The man was revealing himself by every word he spoke. His tastes and desires were manifested by his sensual lips, his small, dull eyes and throaty voice.

"Now, look here, Faversham," he went on, "I'll admit you are different from what I expected you to be. I was prepared for a bit of a shindy, and that's straight. But you've taken a knock-down blow in a sporting way, and I want to do the thing handsome. Of course I own this show just as I own all the rest of the old man's estates; but there's nothing mean about me. Live and let live is my motto. You can stay on here for a week or a fortnight if you like. I don't want to be hard. For that matter, although I'm going back to town to-night, I'll come back on Saturday and bring some bits of fluff from the Friv, and we'll make a week-end of it. I expect you've plenty of fizz in the house, haven't you?"

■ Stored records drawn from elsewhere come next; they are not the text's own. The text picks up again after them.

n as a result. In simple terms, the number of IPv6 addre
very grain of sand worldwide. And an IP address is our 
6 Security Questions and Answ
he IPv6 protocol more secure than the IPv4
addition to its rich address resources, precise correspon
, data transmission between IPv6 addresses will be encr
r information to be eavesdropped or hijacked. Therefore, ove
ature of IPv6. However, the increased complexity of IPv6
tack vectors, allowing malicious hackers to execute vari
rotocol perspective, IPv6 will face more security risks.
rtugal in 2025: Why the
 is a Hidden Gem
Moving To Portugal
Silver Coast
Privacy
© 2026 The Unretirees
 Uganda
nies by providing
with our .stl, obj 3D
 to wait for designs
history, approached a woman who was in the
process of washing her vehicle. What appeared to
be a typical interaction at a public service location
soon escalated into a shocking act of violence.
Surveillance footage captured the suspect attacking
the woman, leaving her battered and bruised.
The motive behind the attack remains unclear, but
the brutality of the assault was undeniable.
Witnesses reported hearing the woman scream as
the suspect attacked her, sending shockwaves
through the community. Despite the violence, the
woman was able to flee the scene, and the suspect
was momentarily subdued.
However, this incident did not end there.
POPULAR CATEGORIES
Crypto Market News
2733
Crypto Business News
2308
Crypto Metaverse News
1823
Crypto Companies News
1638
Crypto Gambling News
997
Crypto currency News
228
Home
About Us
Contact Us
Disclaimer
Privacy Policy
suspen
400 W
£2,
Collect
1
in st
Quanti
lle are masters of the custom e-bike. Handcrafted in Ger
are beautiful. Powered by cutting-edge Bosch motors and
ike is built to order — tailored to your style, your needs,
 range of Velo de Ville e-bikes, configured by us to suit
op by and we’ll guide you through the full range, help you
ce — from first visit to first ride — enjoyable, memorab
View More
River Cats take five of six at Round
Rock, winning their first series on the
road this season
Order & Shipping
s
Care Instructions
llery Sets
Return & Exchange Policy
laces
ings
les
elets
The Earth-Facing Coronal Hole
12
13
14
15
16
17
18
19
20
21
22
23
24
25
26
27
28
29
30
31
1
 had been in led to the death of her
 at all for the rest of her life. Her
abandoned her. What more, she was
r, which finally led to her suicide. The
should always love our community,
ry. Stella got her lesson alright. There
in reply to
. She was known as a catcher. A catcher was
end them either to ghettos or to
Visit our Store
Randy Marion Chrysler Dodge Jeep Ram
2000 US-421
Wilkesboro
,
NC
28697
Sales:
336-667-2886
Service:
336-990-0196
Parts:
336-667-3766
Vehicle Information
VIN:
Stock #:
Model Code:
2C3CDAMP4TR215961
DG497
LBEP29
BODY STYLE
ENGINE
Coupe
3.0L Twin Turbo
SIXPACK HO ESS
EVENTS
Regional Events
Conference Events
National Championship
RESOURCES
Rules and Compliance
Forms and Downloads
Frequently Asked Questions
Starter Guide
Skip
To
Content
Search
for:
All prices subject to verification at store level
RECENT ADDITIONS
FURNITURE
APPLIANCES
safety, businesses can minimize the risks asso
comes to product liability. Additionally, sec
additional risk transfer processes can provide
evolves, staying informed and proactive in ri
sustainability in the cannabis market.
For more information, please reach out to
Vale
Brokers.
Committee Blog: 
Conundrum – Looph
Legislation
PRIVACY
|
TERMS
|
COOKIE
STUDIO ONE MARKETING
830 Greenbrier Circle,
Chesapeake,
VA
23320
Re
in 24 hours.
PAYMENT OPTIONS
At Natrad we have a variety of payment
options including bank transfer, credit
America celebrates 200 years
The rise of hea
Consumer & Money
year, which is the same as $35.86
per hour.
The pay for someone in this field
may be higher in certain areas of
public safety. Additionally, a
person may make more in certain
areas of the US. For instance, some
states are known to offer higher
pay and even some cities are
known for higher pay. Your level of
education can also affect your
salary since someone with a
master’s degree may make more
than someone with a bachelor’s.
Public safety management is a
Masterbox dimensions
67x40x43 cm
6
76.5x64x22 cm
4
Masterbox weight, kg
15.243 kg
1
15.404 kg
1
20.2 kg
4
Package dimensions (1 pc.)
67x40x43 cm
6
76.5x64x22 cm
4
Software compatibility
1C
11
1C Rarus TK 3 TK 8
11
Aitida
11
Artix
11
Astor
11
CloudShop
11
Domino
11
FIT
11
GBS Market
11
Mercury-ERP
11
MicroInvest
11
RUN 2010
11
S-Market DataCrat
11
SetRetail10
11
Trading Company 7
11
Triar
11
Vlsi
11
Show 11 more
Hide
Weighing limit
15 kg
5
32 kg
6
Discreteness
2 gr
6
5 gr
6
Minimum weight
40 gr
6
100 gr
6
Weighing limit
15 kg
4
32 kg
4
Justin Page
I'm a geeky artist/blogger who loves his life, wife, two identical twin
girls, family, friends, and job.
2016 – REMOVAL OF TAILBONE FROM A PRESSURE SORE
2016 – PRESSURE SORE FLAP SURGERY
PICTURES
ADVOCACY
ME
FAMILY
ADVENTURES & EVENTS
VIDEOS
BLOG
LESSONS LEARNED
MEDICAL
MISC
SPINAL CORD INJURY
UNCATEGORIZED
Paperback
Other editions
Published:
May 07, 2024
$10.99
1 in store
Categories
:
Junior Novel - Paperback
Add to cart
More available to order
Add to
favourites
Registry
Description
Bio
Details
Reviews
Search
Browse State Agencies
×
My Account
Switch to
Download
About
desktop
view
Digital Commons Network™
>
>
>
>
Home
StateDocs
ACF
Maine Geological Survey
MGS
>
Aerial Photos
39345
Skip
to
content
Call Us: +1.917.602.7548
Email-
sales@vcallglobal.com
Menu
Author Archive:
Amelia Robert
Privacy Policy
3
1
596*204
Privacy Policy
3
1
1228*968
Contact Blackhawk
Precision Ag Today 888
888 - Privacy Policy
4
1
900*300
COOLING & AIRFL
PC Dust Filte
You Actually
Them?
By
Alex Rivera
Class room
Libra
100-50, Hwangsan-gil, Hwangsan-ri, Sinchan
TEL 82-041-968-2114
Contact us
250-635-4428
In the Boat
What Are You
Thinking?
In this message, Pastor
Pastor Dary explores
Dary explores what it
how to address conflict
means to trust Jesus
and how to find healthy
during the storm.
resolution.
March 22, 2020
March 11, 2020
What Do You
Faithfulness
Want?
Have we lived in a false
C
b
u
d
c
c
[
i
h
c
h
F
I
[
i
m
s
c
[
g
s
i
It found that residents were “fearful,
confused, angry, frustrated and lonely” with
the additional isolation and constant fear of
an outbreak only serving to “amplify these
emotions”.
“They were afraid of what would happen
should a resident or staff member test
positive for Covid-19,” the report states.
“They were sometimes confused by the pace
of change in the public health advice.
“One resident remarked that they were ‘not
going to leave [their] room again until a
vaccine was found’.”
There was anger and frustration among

Dick was silent. The conversation, only a part of which I have recorded, so disgusted him that, although he was not a Puritan by nature, he felt almost polluted by the man's presence. It seemed like sacrilege, too, that this fellow should turn Wendover Park into a sty, as he evidently meant to do, and he found himself wondering whether, after all, he would not have been justified in accepting Romanoff's offer.

"Come, what do you say?" went on Riggleton. "I tell you——" and then he went on to give details of his programme. "There's no need for you to be so down in the mouth," he concluded. "There's plenty of money, as you know, and I'll not be hard on you."

The fellow was so coarsely patronising that Dick with difficulty kept himself from starting up and rushing from the room. At that moment, however, a servant entered and brought him a telegram, and a moment later his brain seemed on fire as he read:

"Riggleton's claim undoubtedly valid, but can still save situation if you accept my terms.—Romanoff, Hotel Cosmopolitan."

The words burnt into his brain; he felt as he had felt a few nights before when Romanoff had placed the paper before him to sign.